*WRITTEN TASK*:
Copy out the listing that follows, exactly, without its pictures.

*DATA FOR THE TASK*:
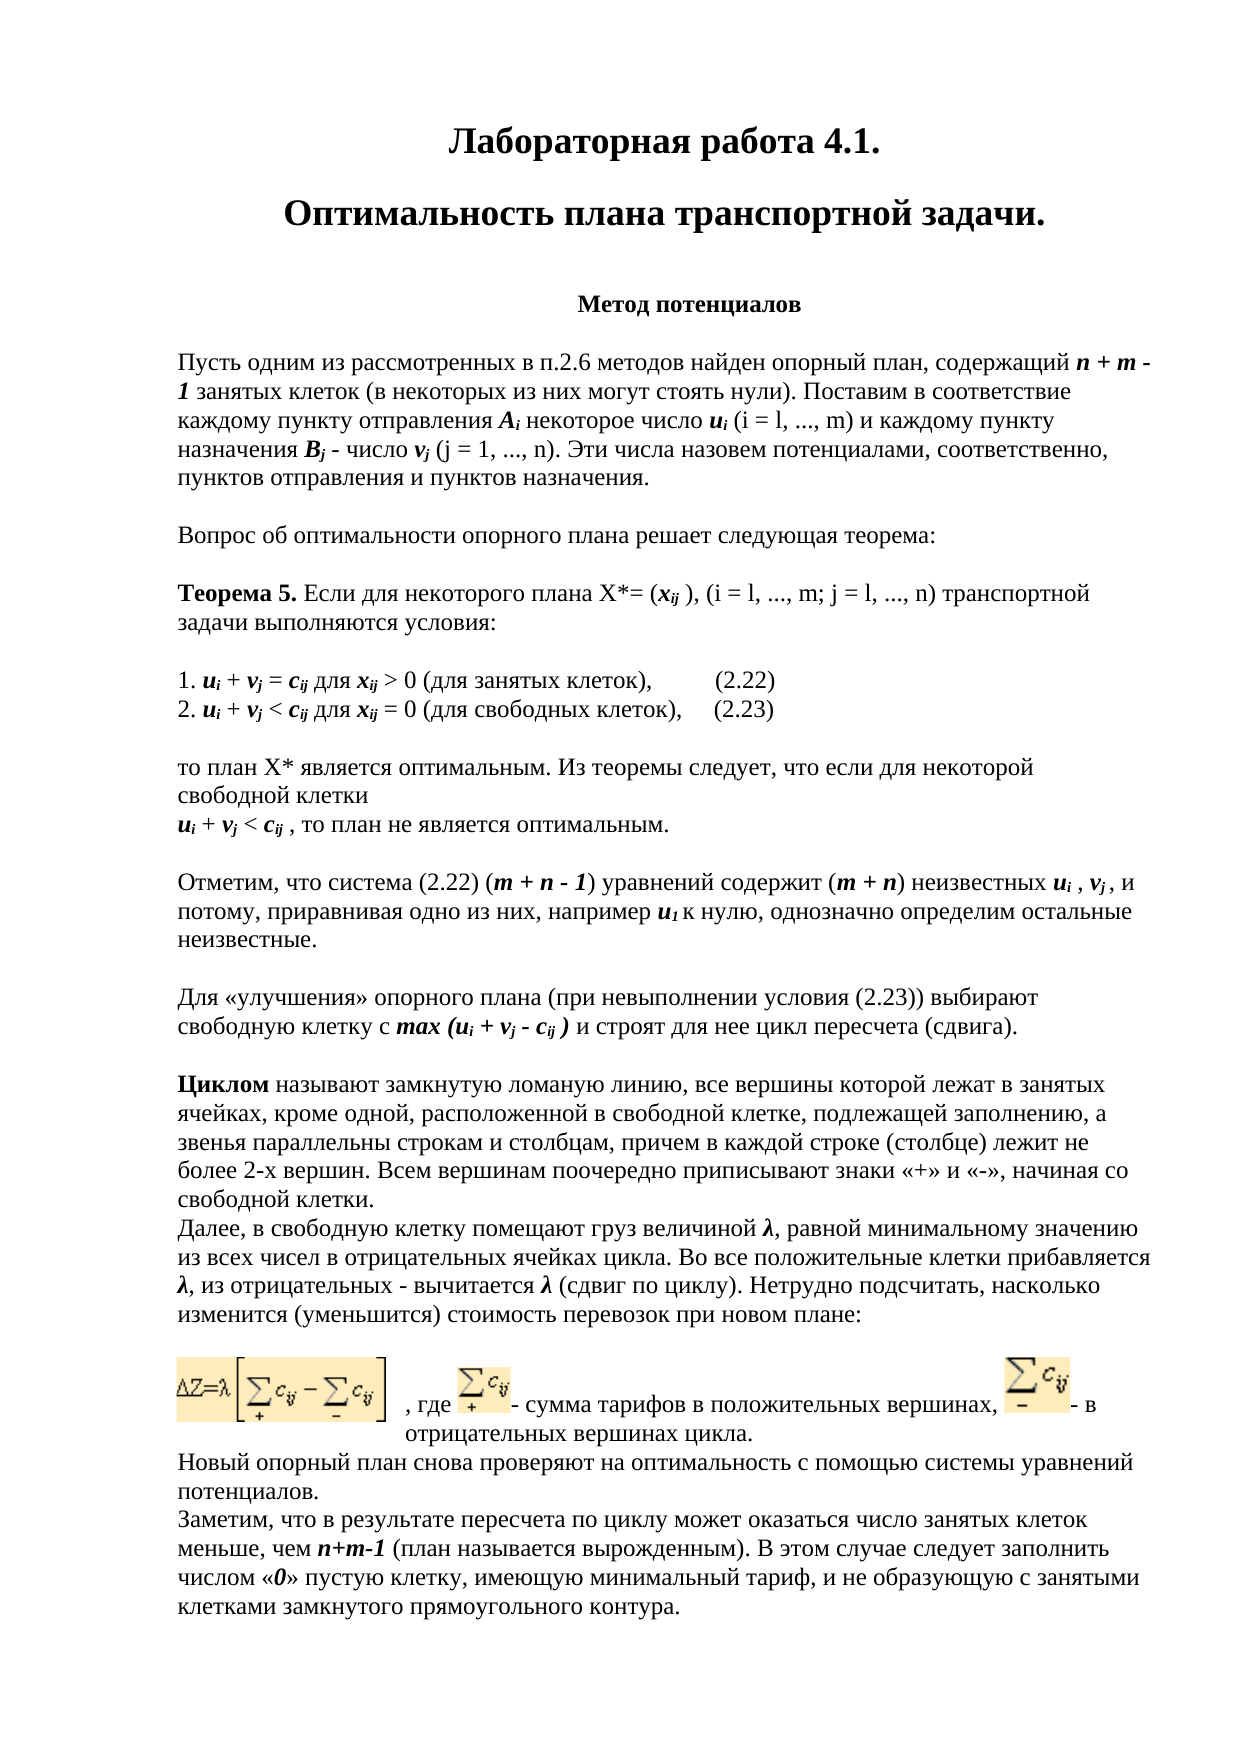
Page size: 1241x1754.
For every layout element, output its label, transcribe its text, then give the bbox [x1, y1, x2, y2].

picture [457, 1367, 511, 1413]
text 1. ui + vj = cij для xij > 0 (для занятых клеток), (2.22) 2. ui + vj < cij для xij = 0 (для свободных клеток), (2.23) [177, 665, 1152, 722]
text Вопрос об оптимальности опорного плана решает следующая теорема: [177, 520, 1152, 549]
text , где - сумма тарифов в положительных вершинах, - в отрицательных вершинах цикла. Новый опорный план снова проверяют на оптимальность с помощью системы уравнений потенциалов. Заметим, что в результате пересчета по циклу может оказаться число занятых клеток меньше, чем n+m-1 (план называется вырожденным). В этом случае следует заполнить числом «0» пустую клетку, имеющую минимальный тариф, и не образующую с занятыми клетками замкнутого прямоугольного контура. [177, 1357, 1152, 1619]
picture [1004, 1357, 1071, 1413]
picture [176, 1357, 386, 1422]
text Оптимальность плана транспортной задачи. [177, 190, 1152, 233]
text Теорема 5. Если для некоторого плана X*= (xij ), (i = l, ..., m; j = l, ..., n) транспортной задачи выполняются условия: [177, 578, 1152, 636]
text Метод потенциалов [177, 263, 1152, 318]
text Отметим, что система (2.22) (m + n - 1) уравнений содержит (m + n) неизвестных ui , vj , и потому, приравнивая одно из них, например u1 к нулю, однозначно определим остальные неизвестные. [177, 867, 1152, 953]
text Для «улучшения» опорного плана (при невыполнении условия (2.23)) выбирают свободную клетку с max (ui + vj - cij ) и строят для нее цикл пересчета (сдвига). [177, 982, 1152, 1040]
text Циклом называют замкнутую ломаную линию, все вершины которой лежат в занятых ячейках, кроме одной, расположенной в свободной клетке, подлежащей заполнению, а звенья параллельны строкам и столбцам, причем в каждой строке (столбце) лежит не более 2-х вершин. Всем вершинам поочередно приписывают знаки «+» и «-», начиная со свободной клетки. Далее, в свободную клетку помещают груз величиной λ, равной минимальному значению из всех чисел в отрицательных ячейках цикла. Во все положительные клетки прибавляется λ, из отрицательных - вычитается λ (сдвиг по циклу). Нетрудно подсчитать, насколько изменится (уменьшится) стоимость перевозок при новом плане: [177, 1069, 1152, 1328]
text Пусть одним из рассмотренных в п.2.6 методов найден опорный план, содержащий n + m - 1 занятых клеток (в некоторых из них могут стоять нули). Поставим в соответствие каждому пункту отправления Аi некоторое число ui (i = l, ..., m) и каждому пункту назначения Bj - число vj (j = 1, ..., n). Эти числа назовем потенциалами, соответственно, пунктов отправления и пунктов назначения. [177, 347, 1152, 491]
text Лабораторная работа 4.1. [177, 118, 1152, 161]
text то план X* является оптимальным. Из теоремы следует, что если для некоторой свободной клетки ui + vj < cij , то план не является оптимальным. [177, 752, 1152, 838]
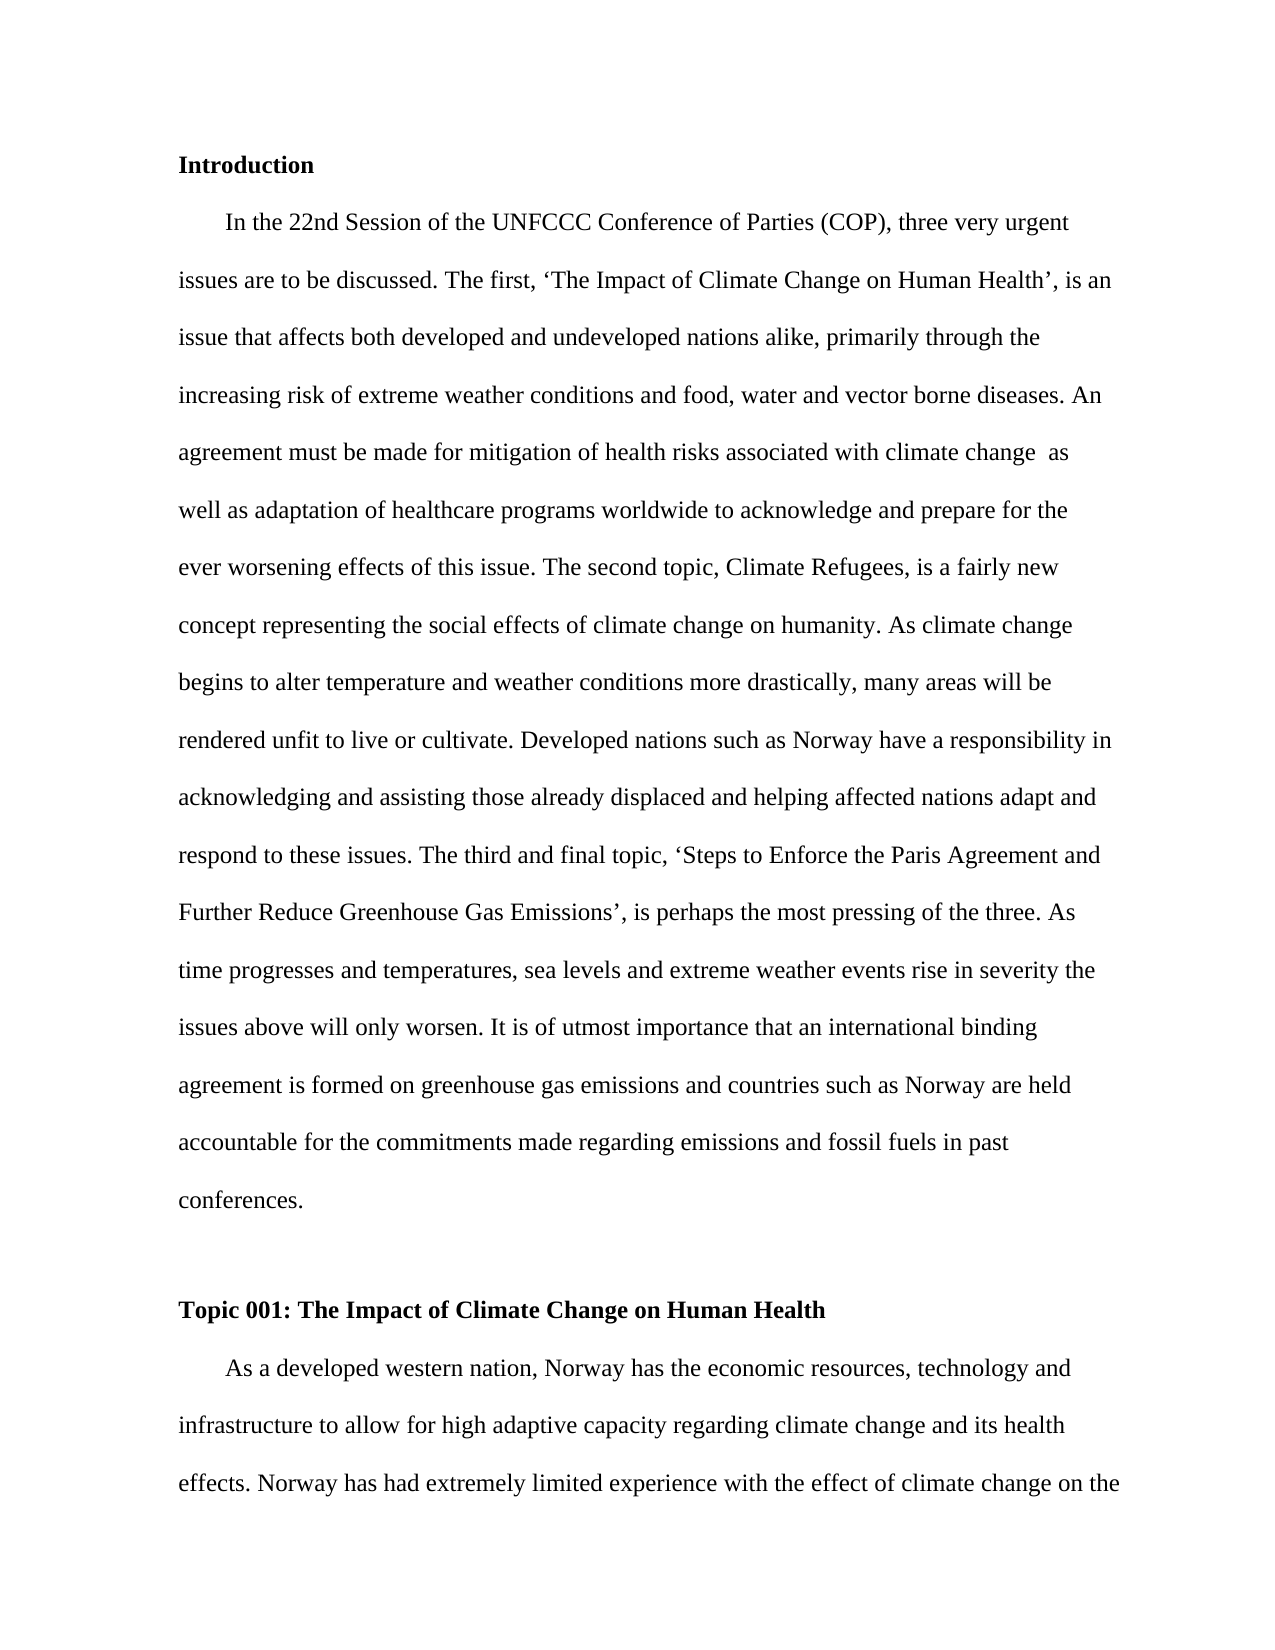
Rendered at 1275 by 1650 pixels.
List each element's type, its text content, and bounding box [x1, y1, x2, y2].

text In the 22nd Session of the UNFCCC Conference of Parties (COP), three very urgent issues are to be discussed. The first, ‘The Impact of Climate Change on Human Health’, is an issue that affects both developed and undeveloped nations alike, primarily through the increasing risk of extreme weather conditions and food, water and vector borne diseases. An agreement must be made for mitigation of health risks associated with climate change as well as adaptation of healthcare programs worldwide to acknowledge and prepare for the ever worsening effects of this issue. The second topic, Climate Refugees, is a fairly new concept representing the social effects of climate change on humanity. As climate change begins to alter temperature and weather conditions more drastically, many areas will be rendered unfit to live or cultivate. Developed nations such as Norway have a responsibility in acknowledging and assisting those already displaced and helping affected nations adapt and respond to these issues. The third and final topic, ‘Steps to Enforce the Paris Agreement and Further Reduce Greenhouse Gas Emissions’, is perhaps the most pressing of the three. As time progresses and temperatures, sea levels and extreme weather events rise in severity the issues above will only worsen. It is of utmost importance that an international binding agreement is formed on greenhouse gas emissions and countries such as Norway are held accountable for the commitments made regarding emissions and fossil fuels in past conferences. [178, 207, 1116, 1214]
text Topic 001: The Impact of Climate Change on Human Health [178, 1295, 1125, 1324]
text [178, 1353, 1125, 1496]
text Introduction [178, 150, 1116, 179]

*PROBLEM SOLUTION*:
Page size: 1241x1754.
For every layout element, output its label, transcribe its text, then give the bbox [x1, y1, x2, y2].

picture [457, 1367, 511, 1413]
text 1. ui + vj = cij для xij > 0 (для занятых клеток), (2.22) 2. ui + vj < cij для xij = 0 (для свободных клеток), (2.23) [177, 665, 1152, 722]
text Вопрос об оптимальности опорного плана решает следующая теорема: [177, 520, 1152, 549]
text , где - сумма тарифов в положительных вершинах, - в отрицательных вершинах цикла. Новый опорный план снова проверяют на оптимальность с помощью системы уравнений потенциалов. Заметим, что в результате пересчета по циклу может оказаться число занятых клеток меньше, чем n+m-1 (план называется вырожденным). В этом случае следует заполнить числом «0» пустую клетку, имеющую минимальный тариф, и не образующую с занятыми клетками замкнутого прямоугольного контура. [177, 1357, 1152, 1619]
picture [1004, 1357, 1071, 1413]
picture [176, 1357, 386, 1422]
text Оптимальность плана транспортной задачи. [177, 190, 1152, 233]
text Теорема 5. Если для некоторого плана X*= (xij ), (i = l, ..., m; j = l, ..., n) транспортной задачи выполняются условия: [177, 578, 1152, 636]
text Метод потенциалов [177, 263, 1152, 318]
text Отметим, что система (2.22) (m + n - 1) уравнений содержит (m + n) неизвестных ui , vj , и потому, приравнивая одно из них, например u1 к нулю, однозначно определим остальные неизвестные. [177, 867, 1152, 953]
text Для «улучшения» опорного плана (при невыполнении условия (2.23)) выбирают свободную клетку с max (ui + vj - cij ) и строят для нее цикл пересчета (сдвига). [177, 982, 1152, 1040]
text Циклом называют замкнутую ломаную линию, все вершины которой лежат в занятых ячейках, кроме одной, расположенной в свободной клетке, подлежащей заполнению, а звенья параллельны строкам и столбцам, причем в каждой строке (столбце) лежит не более 2-х вершин. Всем вершинам поочередно приписывают знаки «+» и «-», начиная со свободной клетки. Далее, в свободную клетку помещают груз величиной λ, равной минимальному значению из всех чисел в отрицательных ячейках цикла. Во все положительные клетки прибавляется λ, из отрицательных - вычитается λ (сдвиг по циклу). Нетрудно подсчитать, насколько изменится (уменьшится) стоимость перевозок при новом плане: [177, 1069, 1152, 1328]
text Пусть одним из рассмотренных в п.2.6 методов найден опорный план, содержащий n + m - 1 занятых клеток (в некоторых из них могут стоять нули). Поставим в соответствие каждому пункту отправления Аi некоторое число ui (i = l, ..., m) и каждому пункту назначения Bj - число vj (j = 1, ..., n). Эти числа назовем потенциалами, соответственно, пунктов отправления и пунктов назначения. [177, 347, 1152, 491]
text Лабораторная работа 4.1. [177, 118, 1152, 161]
text то план X* является оптимальным. Из теоремы следует, что если для некоторой свободной клетки ui + vj < cij , то план не является оптимальным. [177, 752, 1152, 838]
Rendered at 1275 by 1650 pixels.
List each element's type, its text content, and bounding box [x1, y1, x2, y2].

text In the 22nd Session of the UNFCCC Conference of Parties (COP), three very urgent issues are to be discussed. The first, ‘The Impact of Climate Change on Human Health’, is an issue that affects both developed and undeveloped nations alike, primarily through the increasing risk of extreme weather conditions and food, water and vector borne diseases. An agreement must be made for mitigation of health risks associated with climate change as well as adaptation of healthcare programs worldwide to acknowledge and prepare for the ever worsening effects of this issue. The second topic, Climate Refugees, is a fairly new concept representing the social effects of climate change on humanity. As climate change begins to alter temperature and weather conditions more drastically, many areas will be rendered unfit to live or cultivate. Developed nations such as Norway have a responsibility in acknowledging and assisting those already displaced and helping affected nations adapt and respond to these issues. The third and final topic, ‘Steps to Enforce the Paris Agreement and Further Reduce Greenhouse Gas Emissions’, is perhaps the most pressing of the three. As time progresses and temperatures, sea levels and extreme weather events rise in severity the issues above will only worsen. It is of utmost importance that an international binding agreement is formed on greenhouse gas emissions and countries such as Norway are held accountable for the commitments made regarding emissions and fossil fuels in past conferences. [178, 207, 1116, 1214]
text Topic 001: The Impact of Climate Change on Human Health [178, 1295, 1125, 1324]
text [178, 1353, 1125, 1496]
text Introduction [178, 150, 1116, 179]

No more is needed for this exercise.